How does it work? Well, first of all, carbon is "captured" from the remains of your loved one. [shudder] "Once captured, this carbon is heated to extremely high temperatures under special conditions. While removing the existing ash, this process converts your loved one’s carbon to graphite... we now place this graphite in one of our unique diamond presses, which replicate the awesome forces deep within the earth - heat and pressure."

After 6 (for yellow diamonds) or 9 (for blue diamonds) months, you have a "rough" diamond, which is then cut, refined, and polished...even if ol' Earl never really much was when he was alive. It was observed among the "discussion group" that was examining this site along with me that most of the testimonials were from women, and it was further postulated among this (all female) group that this was because men would probably just as soon get a new woman as preserve the old one. This soon disintegrated into some morbid scenarios such as a man giving a diamond made of Wife #1 to Wife #2 as an engagement was all downhill from there.

Oh, and as discussed on the COTH board, you can also "gem-in-ize" your departed pet. "Oh, these earrings? Why, thank you--they're my dead Guinea pigs, Alfred and Hitchcock."


  1. Oh my! My one thought on all of this is, if you married a really fat spouse, would you get a bigger diamond? Can you send in MORE than 8 ounces to get maybe a 4 carat memory of that damn drunk you married? This is just one more reason to murder your spouse, you know. My ex is worth more dead as a diamond than alive as a deadbeat.

  2. Nope. They don't WANT more than 8 ounces. They swear that will provide enough carbon for all the diamonds you could ever want. On that COTH board, someone mentions having 75 POUNDS of her horse's ashes sitting around, but they don't take more than a cup. And to make these diamonds is way more expensive than buying the regular kind. So it would really have to be an act of love, I suppose. Unless you could use the ex's money to have it done, I guess.

  3. I can't imagine:
    "beautiful diamond."
    "Thanks. It's my first husband. My new husband understood how I wanted him with me."

  4. Well,
    gives a whole new meaning to family jewels, doesn't it?

  5. Huh-huh...Ariella said "family jewels." Heh, heh.
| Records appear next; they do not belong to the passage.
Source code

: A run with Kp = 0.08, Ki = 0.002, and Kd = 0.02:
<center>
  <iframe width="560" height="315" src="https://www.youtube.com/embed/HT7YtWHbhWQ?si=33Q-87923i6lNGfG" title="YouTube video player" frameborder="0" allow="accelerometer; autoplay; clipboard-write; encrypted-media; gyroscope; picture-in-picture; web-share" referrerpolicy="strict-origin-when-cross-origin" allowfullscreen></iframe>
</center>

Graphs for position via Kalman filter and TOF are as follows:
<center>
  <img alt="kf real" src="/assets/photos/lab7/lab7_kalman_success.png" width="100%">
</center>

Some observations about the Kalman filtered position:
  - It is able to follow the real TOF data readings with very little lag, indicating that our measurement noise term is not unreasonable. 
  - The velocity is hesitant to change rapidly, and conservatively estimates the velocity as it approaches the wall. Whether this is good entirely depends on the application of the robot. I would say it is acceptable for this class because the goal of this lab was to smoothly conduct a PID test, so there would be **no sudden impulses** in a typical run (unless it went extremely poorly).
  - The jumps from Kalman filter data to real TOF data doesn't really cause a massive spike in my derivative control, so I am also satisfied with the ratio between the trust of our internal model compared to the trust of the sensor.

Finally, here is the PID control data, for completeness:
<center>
  6. before my (minor) surgery last month, every single medical person i spoke with asked me if i had a living will/medical directive. it got me thinking, so i discussed my wishes with my sister & husband. they were instructed to pull the plug, donate my useable organs, and make me into a diamond. because, how cool would that be? "oh, what a lovely ring!" "thank you. it's my sister."